If it works, we could render like this:

- render geometry once with MSAA2X, depth buffer test & write, albedo buffer RGB in .rgb + edge in .a (using centroïd trick)

- render geometry again with MSAA2X, depth buffer test only, normal XY in .rg, matID (or packed material params) in .b and depth in .a

- resolve MSAA buffer into two non-MSAA textures if needed (or resolve "on-the-fly" during lighting if possible)

- use the centroïd edge information to clip texels that need supersampling else just compute lighting accumulating albedo and lighting into the non-MSAA buffer

- then compute supersampled lighting onto remaining texels, still accumulating albedo and lighting into the non-MSAA buffer.

Anonymous said...

Hello, I really like this technique and have sarted putting something together. I have now stumbled onto a problem with normal-maps, or any other mapping which fiddles with the normal vectors.

How do you go about implementing a simple normal mapping technique in the context of the pre-light rendering pipeline?

I am assuming that we don't want to read-in the normal-map during the depth pass.

Best regards, Dan.

Unknown said...

It would be super helpful if someone could post screenshot of what MSAA looks like with this technique. The worst case I can think of is something like this:

High albedo object in low amount of light, on top of a low albedo object in high amount of light.

MSAA with centroid sampling should be pretty good I but there will still be artifacts and I'm interested how bad they are.


Unknown said...


First I want to say that I like the pre-light architecture very much and decided to implement it in OpenGL. Unfortunately, I have problems getting rid of all artifacts when using MSAA.

Notice that white curved line looks pretty bad without out MSAA, but the tree(green)/floor(blue) edges are rendered well.

With MSAA (8x):
Here the curved line is fine but the tree(gree)/floor(blue) edge sampling is quite ugly.

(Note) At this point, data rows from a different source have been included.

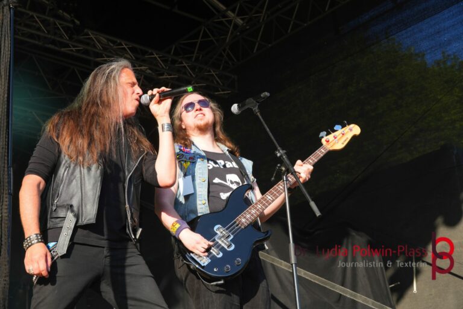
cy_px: 154
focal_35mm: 69
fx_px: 887
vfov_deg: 19.7
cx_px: 232
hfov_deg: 29.2
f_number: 6.3
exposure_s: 1/160
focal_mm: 46
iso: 100
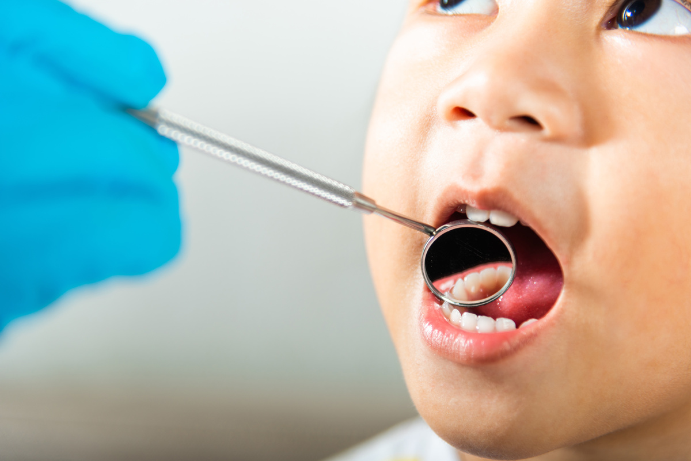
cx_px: 346
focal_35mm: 98
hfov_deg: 20.8
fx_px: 1882
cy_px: 230
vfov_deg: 14.0
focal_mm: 98
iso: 100
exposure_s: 1/200
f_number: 4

With MSAA (8x) with centroid sampling:
I'd say this looks best but still there are tree(gree)/floor(blue) edges which I'd like to get rid of.

Any help/hints to improve the quality are very much appreciated. Maybe I'm simply missing a few OpenGL parameters.

Thanks and best regards,

Anonymous said...
This comment has been removed by a blog administrator.
tudalex said...

Hi, where can I download the link no longer works.